The Globes business daily reports that compliance by the defense and foreign ministries with the trade laws, which tighten oversight on defense exports, will curtail UAV sales by Israel Aerospace Industries, Aeronautics Defense Systems, Elbit Systems and others.
Earlier this month, the international business consultancy Frost and Sullivan anointed Israel's defense industry the leading exporter of UAVs. It said that in 2005-12, the Israelis sold drones, mainly surveillance craft, worth more than $4.61 billion, with 2005 the best year with UAV and systems exports worth $1.7 billion.
Israel's overall defense exports averaged $6.1 billion a year in 2005-12, putting it in the leading rank with the United States, Russia, France, Germany and Britain.
Frost and Sullivan forecasts that Israeli UAV exports would grow 5-10 percent through 2020, in part because the U.S. manufacturers cannot export UAVs since most of them are classified platforms.
These include General Atomics' MQ-1 Predator and MQ-9 Reaper, which are widely used by the U.S. Central Intelligence Agency and U.S. Special Forces for assassinating al-Qaida operatives and their allies in Pakistan, Yemen and Somalia.
Israel's main export targets have been Europe, Asia, Africa and Latin America.

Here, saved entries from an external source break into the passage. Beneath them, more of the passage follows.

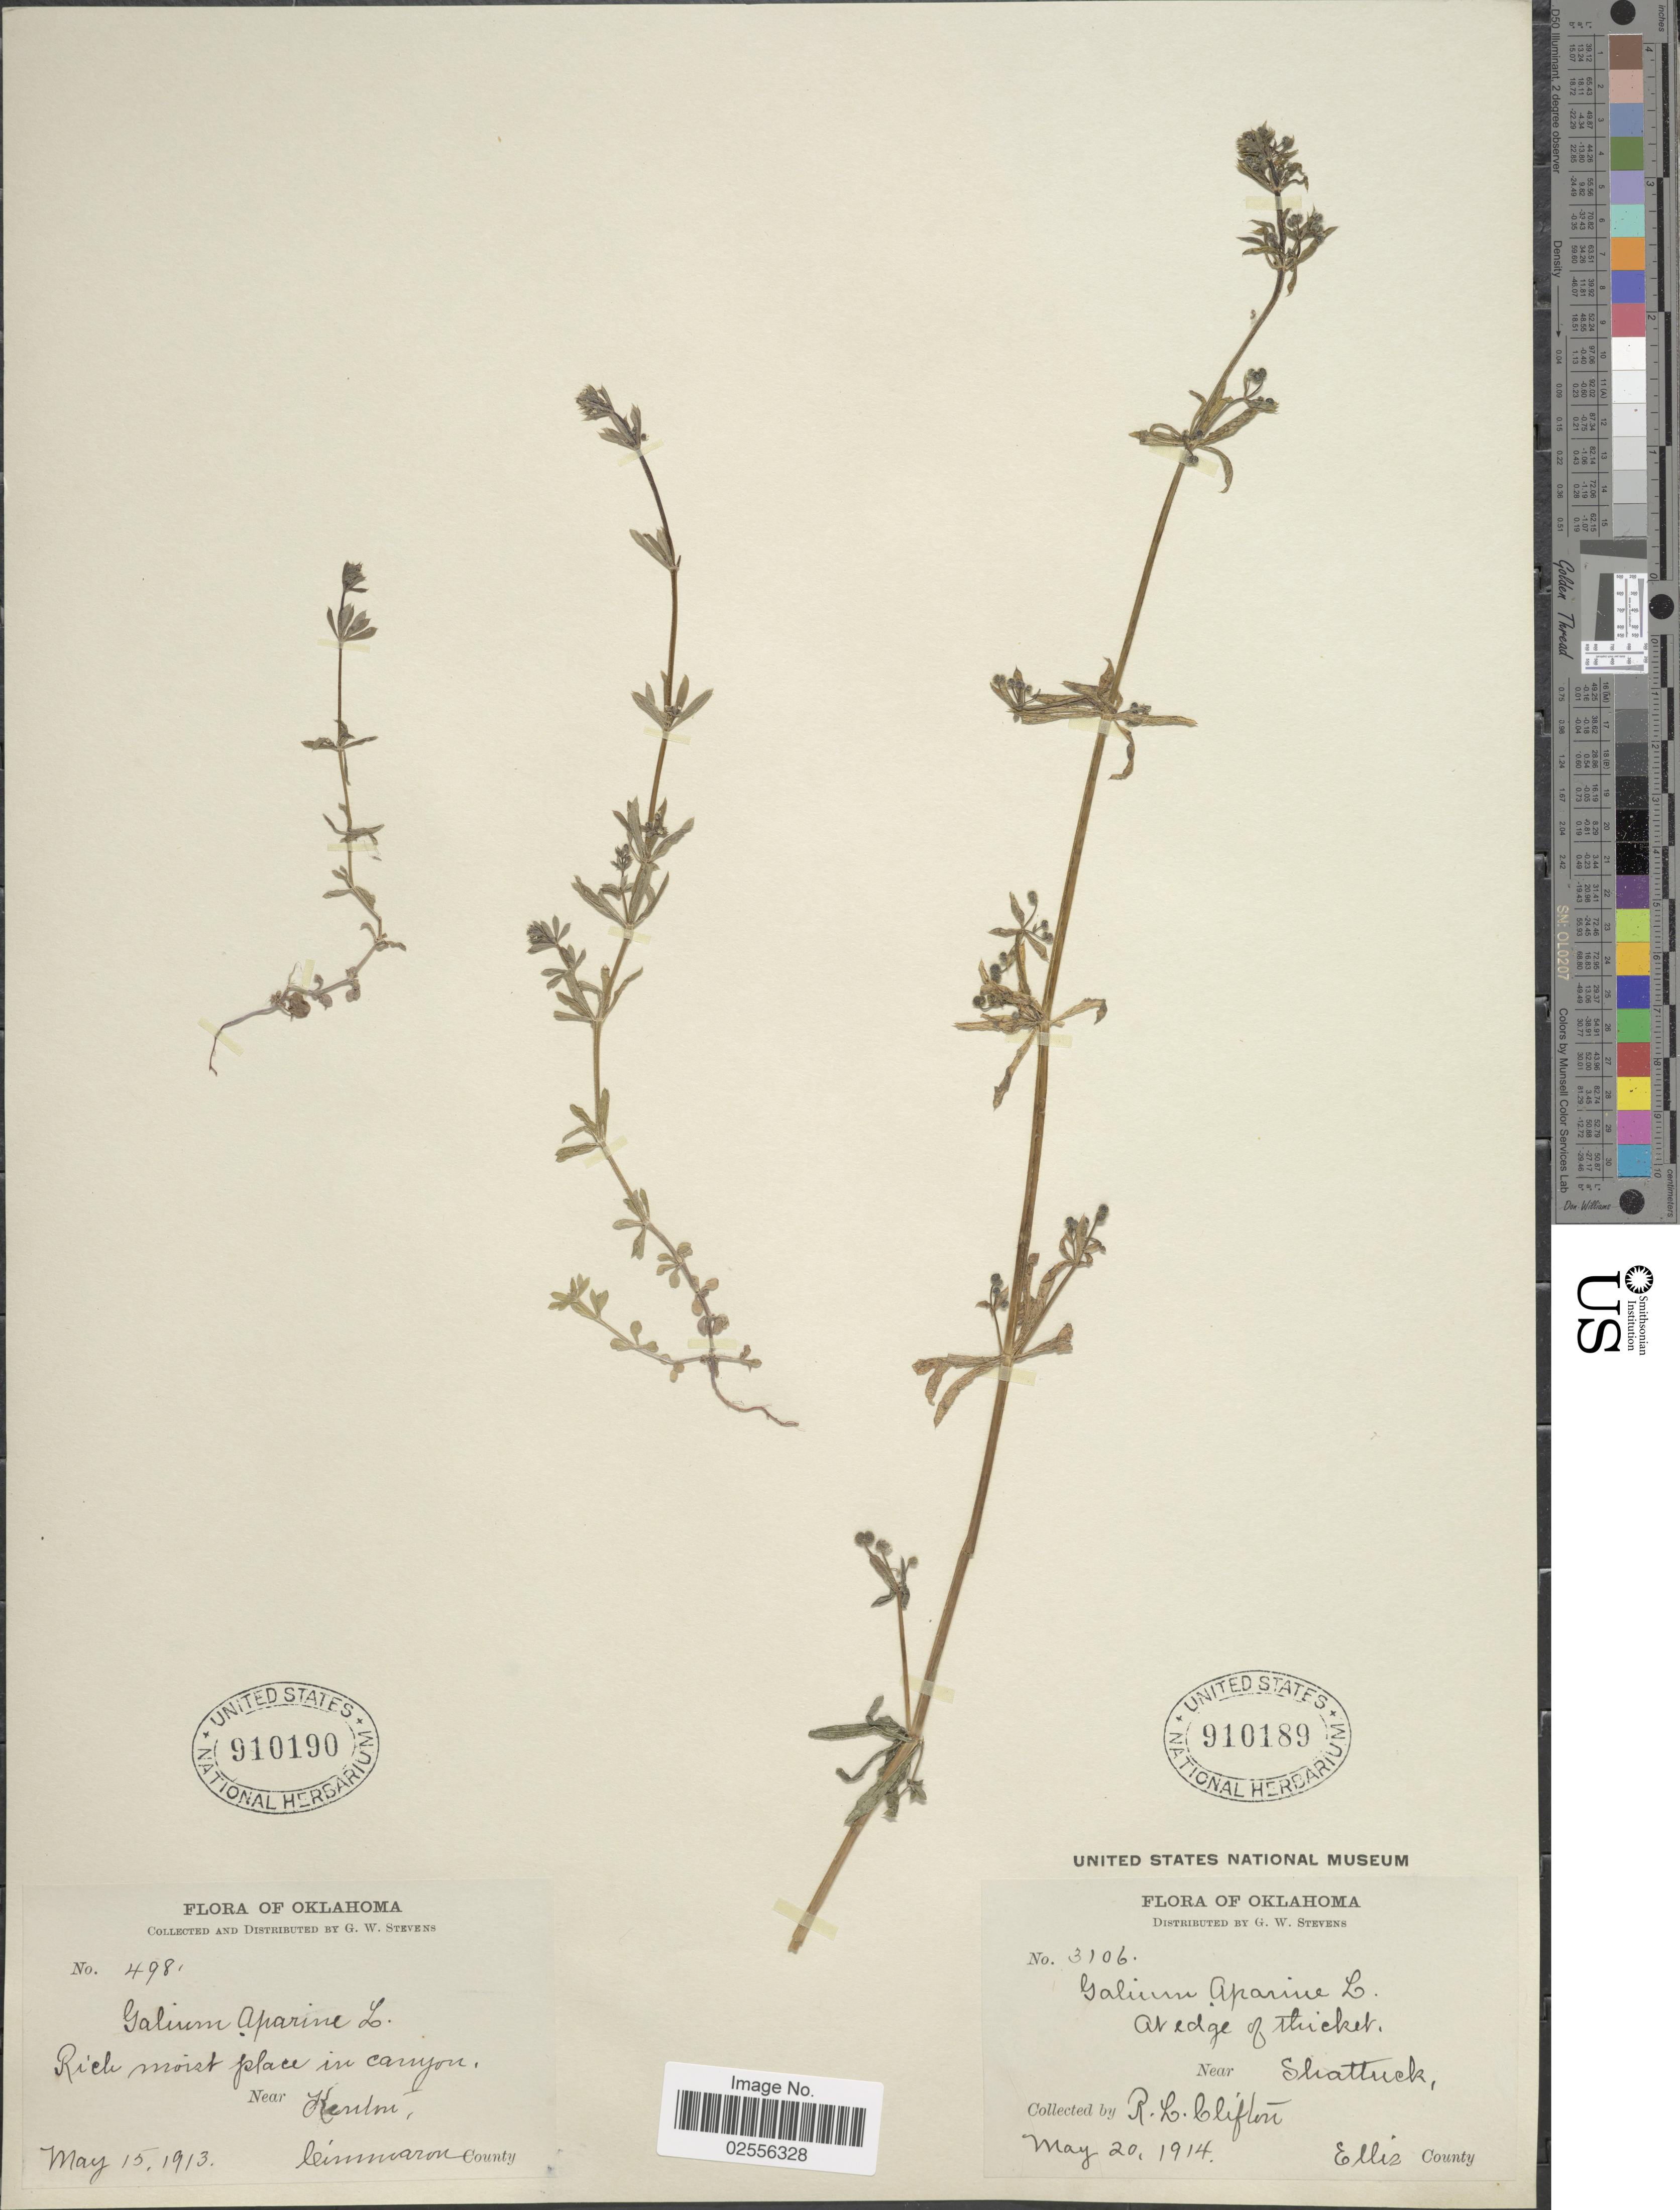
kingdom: Plantae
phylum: Tracheophyta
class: Magnoliopsida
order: Gentianales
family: Rubiaceae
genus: Galium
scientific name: Galium aparine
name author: L.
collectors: G. W. Stevens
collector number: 498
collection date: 1913-05-15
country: United States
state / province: Oklahoma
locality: Near Kenton, Cimmaron County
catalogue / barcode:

India is a major buyer.
"Israeli companies continue ... investing in aggressive marketing in markets where demand for UAV systems continues to grow, such as Africa, Asia-Pacific and South America," said Eran Flumin, Frost and Sullivan's Israel manager.
But, Globes defense analyst Yuval Azulai observed, "despite the fantastic numbers in the Frost and Sullivan report, Israeli companies are apparently unable to repeat their peak year of 2005, when they had $1.7 billion in exports of UAVs and systems."
This, he said, was because "in view of diplomatic and other sensitivities, the Ministry of Defense has blocked several big UAV deals by Israeli companies in recent years.
These firms include state-owned IAI, flagship of Israel's defense industry and a leading UAV manufacturer, Elbit Systems and Aeronautics, as well as smaller outfits like Bluebird Aero Systems and Gilat Satellite Networks.
The Israelis were somewhat dismayed by Northrop Grumman's successful and historic May 15 launch of its futuristic X-47B UAV from the U.S. Navy aircraft carrier USS George H. Bush.
That was the first carrier launch for a UAV, which will eventually allow the United States to autonomously operate drones from anywhere in the world and revolutionize naval warfare.
The X-74B will attempt its first carrier landing this summer.
The fighter-size drone has a range of around 1,875 miles, three times that of the Predator.
Globes' Azulai noted that Israeli companies "praised North Grumman's impressive achievement but worry that the X-47B's success will harm their leadership in the UAV field."
Elad Aharonson, general manager of Elbit Systems' unmanned systems division, observed: "We're not completely exposed to the capabilities developed by the Americans in the UAV field because they're classified platforms, which are not intended for export ...
"In any event, the Americans have entered the field of combat UAVs, which are due to replace combat jets and we're not in this niche.
"Entering this niche involved huge investment. We aim our systems at the export market and we're more concerned with systems than platforms."
Elbit's Skylark UAV is used by the Israeli army for intelligence and target acquisition.
Its larger systems are the Hermes 450, operated by the Israeli air force, and the Hermes 9000, considered to be its flagship model.
Elbit Systems specializes in innovative payloads to enhance intelligence-gathered capabilities, usually tailored for customers' requirements.
"In the coming years," said Aharonson, "we'll see innovation in other payload applications but we'll see less creativity in the platforms."
IAI, Elbit and Aeronautics Defense Systems are developing new and more agile unmanned aerial vehicles, as well as ground and seaborne drones.
Despite tightened export rules, Israel's foreign sales volume could still expand as production costs are relatively low.
Industry officials boast that it's significantly cheaper to buy an advanced UAV than it is to train an air force pilot.
Indeed, officials say that within a few decades Israeli UAVs will be able to carry out virtually every battlefield function currently conducted by manned aircraft.